REQUIREMENT 1 — Pull out every line of the records below that contains the string "diamond". Case counts.

TEXT PASSAGE —
>>>
Scalable Urban Traffic Control (SURTRAC) is an adaptive traffic control system developed by researchers at the Robotics Institute, Carnegie Mellon University. SURTAC dynamically optimizes the control of traffic signals to improve traffic flow for both urban grids and corridors; optimization goals include less waiting, reduced traffic congestion, shorter trips, and less pollution. The core control engine combines schedule-driven intersection control with decentralized coordination mechanisms. Since June 2012, a pilot implementation of the SURTRAC system has been deployed on nine intersections in the East Liberty neighborhood of Pittsburgh, Pennsylvania. SURTRAC reduced travel times by more than 25% on average, and wait times were reduced by an average of 40%. A second phase of the pilot program for the Bakery Square district has been running since October 2013. In 2015, Rapid Flow Technologies was formed to commercialize the SURTRAC technology. The lead inventor of this technology, Dr. Xiao-Feng Xie, states that he has no association with and does not provide technical supports for this company.

Design
The SURTRAC system design has three characteristics. First, decision-making in SURTRAC proceeds in a decentralized manner. The decentralized control of individual intersections enables greater responsiveness to local real-time traffic conditions. Decentralization facilitates scalability by allowing the incremental addition of controlled intersections over time with little change to the existing adaptive network. It also reduces the possibility of a centralized computational bottleneck and avoids a single point of failure in the system.

A second characteristic of the SURTRAC design is an emphasis on real-time responsiveness to changing traffic conditions. SURTRAC adopts the real-time perspective of prior model-based intersection control methods which attempt to compute intersection control plans that optimize actual traffic inflows. By reformulating the optimization problem as a single machine scheduling problem, the core optimization algorithm termed a schedule-driven intersection control algorithm, is able to compute optimized intersection control plans over an extended horizon on a second-by-second basis.
<<<
Dataset excerpt —
>>>
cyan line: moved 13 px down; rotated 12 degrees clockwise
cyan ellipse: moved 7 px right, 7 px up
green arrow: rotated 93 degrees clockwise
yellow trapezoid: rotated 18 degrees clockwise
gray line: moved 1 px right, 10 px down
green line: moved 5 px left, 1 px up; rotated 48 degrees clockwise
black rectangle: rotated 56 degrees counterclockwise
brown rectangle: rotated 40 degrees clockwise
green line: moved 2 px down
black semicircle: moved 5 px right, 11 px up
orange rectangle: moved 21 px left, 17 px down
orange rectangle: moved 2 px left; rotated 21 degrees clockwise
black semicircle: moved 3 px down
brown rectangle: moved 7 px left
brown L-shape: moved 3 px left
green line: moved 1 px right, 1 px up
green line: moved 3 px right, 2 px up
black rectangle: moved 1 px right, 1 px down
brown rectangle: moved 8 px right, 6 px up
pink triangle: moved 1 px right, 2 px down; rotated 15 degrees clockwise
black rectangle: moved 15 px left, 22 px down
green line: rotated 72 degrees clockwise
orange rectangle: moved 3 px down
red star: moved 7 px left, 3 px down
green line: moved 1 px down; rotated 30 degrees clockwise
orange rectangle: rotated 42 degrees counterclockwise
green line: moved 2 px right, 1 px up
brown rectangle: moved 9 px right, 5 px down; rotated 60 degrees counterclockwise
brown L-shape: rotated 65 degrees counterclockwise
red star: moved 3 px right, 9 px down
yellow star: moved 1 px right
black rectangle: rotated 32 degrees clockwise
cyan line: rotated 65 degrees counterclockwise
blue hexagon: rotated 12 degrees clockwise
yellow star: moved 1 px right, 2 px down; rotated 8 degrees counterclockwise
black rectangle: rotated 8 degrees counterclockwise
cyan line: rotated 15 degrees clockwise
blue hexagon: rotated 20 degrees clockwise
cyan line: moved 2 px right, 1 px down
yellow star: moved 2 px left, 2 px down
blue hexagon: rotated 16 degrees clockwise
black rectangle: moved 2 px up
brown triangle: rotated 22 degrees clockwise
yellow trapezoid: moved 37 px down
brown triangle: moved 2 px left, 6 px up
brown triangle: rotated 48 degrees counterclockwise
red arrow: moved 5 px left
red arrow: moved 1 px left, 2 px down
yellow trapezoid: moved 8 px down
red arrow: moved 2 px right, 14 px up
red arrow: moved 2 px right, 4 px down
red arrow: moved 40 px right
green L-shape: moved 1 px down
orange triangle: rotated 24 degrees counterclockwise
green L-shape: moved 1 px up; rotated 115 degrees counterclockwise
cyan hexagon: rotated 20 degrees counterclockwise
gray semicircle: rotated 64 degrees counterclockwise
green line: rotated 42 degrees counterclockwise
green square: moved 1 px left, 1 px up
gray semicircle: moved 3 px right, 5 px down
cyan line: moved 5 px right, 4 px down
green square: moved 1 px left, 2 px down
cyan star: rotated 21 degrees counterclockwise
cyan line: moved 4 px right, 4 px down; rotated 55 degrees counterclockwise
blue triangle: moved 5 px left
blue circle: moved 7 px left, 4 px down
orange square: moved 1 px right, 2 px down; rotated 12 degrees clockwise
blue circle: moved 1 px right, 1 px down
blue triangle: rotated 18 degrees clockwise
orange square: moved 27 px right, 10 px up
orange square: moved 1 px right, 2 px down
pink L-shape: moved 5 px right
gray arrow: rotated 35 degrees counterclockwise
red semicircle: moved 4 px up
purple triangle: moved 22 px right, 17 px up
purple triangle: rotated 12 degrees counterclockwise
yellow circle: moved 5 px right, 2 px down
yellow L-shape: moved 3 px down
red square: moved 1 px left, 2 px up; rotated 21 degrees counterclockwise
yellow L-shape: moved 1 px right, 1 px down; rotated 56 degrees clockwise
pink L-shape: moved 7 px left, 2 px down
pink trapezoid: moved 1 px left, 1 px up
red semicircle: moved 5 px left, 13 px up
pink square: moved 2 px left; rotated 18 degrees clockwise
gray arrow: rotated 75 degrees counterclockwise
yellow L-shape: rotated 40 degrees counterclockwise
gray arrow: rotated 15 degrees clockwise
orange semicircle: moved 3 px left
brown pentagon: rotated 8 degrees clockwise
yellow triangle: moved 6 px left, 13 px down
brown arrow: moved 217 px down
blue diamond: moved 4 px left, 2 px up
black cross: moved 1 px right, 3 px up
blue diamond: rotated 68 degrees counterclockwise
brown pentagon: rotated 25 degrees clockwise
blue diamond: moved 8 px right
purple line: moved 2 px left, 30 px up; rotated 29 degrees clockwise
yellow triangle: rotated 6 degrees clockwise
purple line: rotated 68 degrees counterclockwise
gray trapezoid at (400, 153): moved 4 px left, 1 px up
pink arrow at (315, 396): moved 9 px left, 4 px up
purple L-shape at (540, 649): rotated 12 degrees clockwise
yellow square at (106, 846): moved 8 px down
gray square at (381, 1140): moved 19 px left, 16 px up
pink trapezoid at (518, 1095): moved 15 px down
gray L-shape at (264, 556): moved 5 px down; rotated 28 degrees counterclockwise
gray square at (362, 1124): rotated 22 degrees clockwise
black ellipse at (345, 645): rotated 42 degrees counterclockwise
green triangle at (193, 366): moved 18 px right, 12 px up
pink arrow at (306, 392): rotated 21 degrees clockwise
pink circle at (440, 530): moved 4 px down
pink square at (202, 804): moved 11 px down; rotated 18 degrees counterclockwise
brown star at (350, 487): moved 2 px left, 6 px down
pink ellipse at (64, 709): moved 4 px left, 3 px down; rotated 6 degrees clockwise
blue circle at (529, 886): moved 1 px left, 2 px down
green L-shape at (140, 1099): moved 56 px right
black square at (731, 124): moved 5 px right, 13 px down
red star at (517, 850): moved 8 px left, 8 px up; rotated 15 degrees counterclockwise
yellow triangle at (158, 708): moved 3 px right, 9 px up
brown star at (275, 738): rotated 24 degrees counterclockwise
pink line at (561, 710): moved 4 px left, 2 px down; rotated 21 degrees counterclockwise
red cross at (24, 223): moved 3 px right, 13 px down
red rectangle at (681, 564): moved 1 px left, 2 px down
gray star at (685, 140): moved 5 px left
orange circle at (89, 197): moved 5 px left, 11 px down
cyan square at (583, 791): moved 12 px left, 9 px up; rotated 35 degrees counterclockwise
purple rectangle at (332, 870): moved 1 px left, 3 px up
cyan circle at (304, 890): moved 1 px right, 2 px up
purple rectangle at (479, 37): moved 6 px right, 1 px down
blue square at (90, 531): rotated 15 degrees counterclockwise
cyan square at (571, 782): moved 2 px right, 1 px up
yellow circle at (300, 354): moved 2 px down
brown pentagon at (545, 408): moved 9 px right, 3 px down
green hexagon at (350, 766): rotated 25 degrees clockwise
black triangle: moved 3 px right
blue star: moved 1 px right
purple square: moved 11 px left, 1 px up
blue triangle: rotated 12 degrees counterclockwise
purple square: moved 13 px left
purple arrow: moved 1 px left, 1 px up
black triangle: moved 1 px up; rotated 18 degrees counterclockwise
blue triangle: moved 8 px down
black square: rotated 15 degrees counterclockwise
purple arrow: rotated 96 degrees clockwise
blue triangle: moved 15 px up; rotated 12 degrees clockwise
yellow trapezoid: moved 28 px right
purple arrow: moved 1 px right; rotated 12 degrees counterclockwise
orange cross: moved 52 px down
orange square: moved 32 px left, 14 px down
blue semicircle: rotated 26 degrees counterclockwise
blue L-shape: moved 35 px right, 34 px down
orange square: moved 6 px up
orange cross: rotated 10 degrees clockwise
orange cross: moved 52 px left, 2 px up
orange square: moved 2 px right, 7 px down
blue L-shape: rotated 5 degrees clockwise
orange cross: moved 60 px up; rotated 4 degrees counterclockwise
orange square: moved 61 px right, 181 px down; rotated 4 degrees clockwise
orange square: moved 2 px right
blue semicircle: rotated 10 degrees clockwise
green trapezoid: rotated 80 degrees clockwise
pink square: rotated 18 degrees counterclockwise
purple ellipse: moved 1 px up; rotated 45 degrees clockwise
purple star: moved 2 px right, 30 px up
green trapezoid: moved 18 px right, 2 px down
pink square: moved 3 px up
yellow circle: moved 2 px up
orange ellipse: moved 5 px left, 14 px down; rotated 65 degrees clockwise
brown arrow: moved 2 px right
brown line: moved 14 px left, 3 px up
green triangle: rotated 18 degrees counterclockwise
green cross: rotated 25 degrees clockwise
<<<
REQUIREMENT 2 — Rewrite the paragraph of the SURTRAC text that begins "The SURTRAC system design has three characteristics" as a short list, keeping its main facts.

TASK ANSWER 1 —
blue diamond: moved 4 px left, 2 px up
blue diamond: rotated 68 degrees counterclockwise
blue diamond: moved 8 px right

TASK ANSWER 2 —
- SURTRAC's design has three characteristics. The first is that decision-making is decentralized.
- Decentralized control of individual intersections makes the system more responsive to local real-time traffic conditions.
- It supports scalability, because controlled intersections can be added incrementally with little change to the existing adaptive network.
- It lowers the risk of a centralized computational bottleneck and avoids a single point of failure.